Copy every one of the records below word for word, leaving nothing out.
-- begin --
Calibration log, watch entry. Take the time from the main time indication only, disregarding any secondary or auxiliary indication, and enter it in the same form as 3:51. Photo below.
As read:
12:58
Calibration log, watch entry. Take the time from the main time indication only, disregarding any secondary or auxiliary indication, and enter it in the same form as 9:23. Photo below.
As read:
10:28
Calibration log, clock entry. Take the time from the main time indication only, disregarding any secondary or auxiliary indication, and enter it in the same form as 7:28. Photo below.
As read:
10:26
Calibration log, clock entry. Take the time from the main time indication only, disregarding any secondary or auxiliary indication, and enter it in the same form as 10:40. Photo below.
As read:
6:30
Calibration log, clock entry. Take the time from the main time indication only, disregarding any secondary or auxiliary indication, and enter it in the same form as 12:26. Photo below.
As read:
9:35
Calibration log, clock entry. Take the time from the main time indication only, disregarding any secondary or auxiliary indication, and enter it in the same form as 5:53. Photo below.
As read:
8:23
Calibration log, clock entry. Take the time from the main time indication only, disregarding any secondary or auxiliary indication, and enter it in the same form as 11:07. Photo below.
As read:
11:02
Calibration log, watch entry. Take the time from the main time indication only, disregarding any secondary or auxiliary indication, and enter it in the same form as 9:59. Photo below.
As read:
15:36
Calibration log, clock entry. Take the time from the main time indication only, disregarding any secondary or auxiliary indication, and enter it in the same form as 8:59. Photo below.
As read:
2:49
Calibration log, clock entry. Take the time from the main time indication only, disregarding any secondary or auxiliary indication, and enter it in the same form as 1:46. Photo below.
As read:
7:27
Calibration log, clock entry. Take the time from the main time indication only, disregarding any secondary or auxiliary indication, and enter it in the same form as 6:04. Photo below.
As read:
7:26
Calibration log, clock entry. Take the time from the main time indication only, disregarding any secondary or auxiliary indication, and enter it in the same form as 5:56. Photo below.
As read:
-- end --
### ANSWER TO THIS TASK
Calibration log, watch entry. Take the time from the main time indication only, disregarding any secondary or auxiliary indication, and enter it in the same form as 3:51. Photo below.
As read:
12:58
Calibration log, watch entry. Take the time from the main time indication only, disregarding any secondary or auxiliary indication, and enter it in the same form as 9:23. Photo below.
As read:
10:28
Calibration log, clock entry. Take the time from the main time indication only, disregarding any secondary or auxiliary indication, and enter it in the same form as 7:28. Photo below.
As read:
10:26
Calibration log, clock entry. Take the time from the main time indication only, disregarding any secondary or auxiliary indication, and enter it in the same form as 10:40. Photo below.
As read:
6:30
Calibration log, clock entry. Take the time from the main time indication only, disregarding any secondary or auxiliary indication, and enter it in the same form as 12:26. Photo below.
As read:
9:35
Calibration log, clock entry. Take the time from the main time indication only, disregarding any secondary or auxiliary indication, and enter it in the same form as 5:53. Photo below.
As read:
8:23
Calibration log, clock entry. Take the time from the main time indication only, disregarding any secondary or auxiliary indication, and enter it in the same form as 11:07. Photo below.
As read:
11:02
Calibration log, watch entry. Take the time from the main time indication only, disregarding any secondary or auxiliary indication, and enter it in the same form as 9:59. Photo below.
As read:
15:36
Calibration log, clock entry. Take the time from the main time indication only, disregarding any secondary or auxiliary indication, and enter it in the same form as 8:59. Photo below.
As read:
2:49
Calibration log, clock entry. Take the time from the main time indication only, disregarding any secondary or auxiliary indication, and enter it in the same form as 1:46. Photo below.
As read:
7:27
Calibration log, clock entry. Take the time from the main time indication only, disregarding any secondary or auxiliary indication, and enter it in the same form as 6:04. Photo below.
As read:
7:26
Calibration log, clock entry. Take the time from the main time indication only, disregarding any secondary or auxiliary indication, and enter it in the same form as 5:56. Photo below.
As read:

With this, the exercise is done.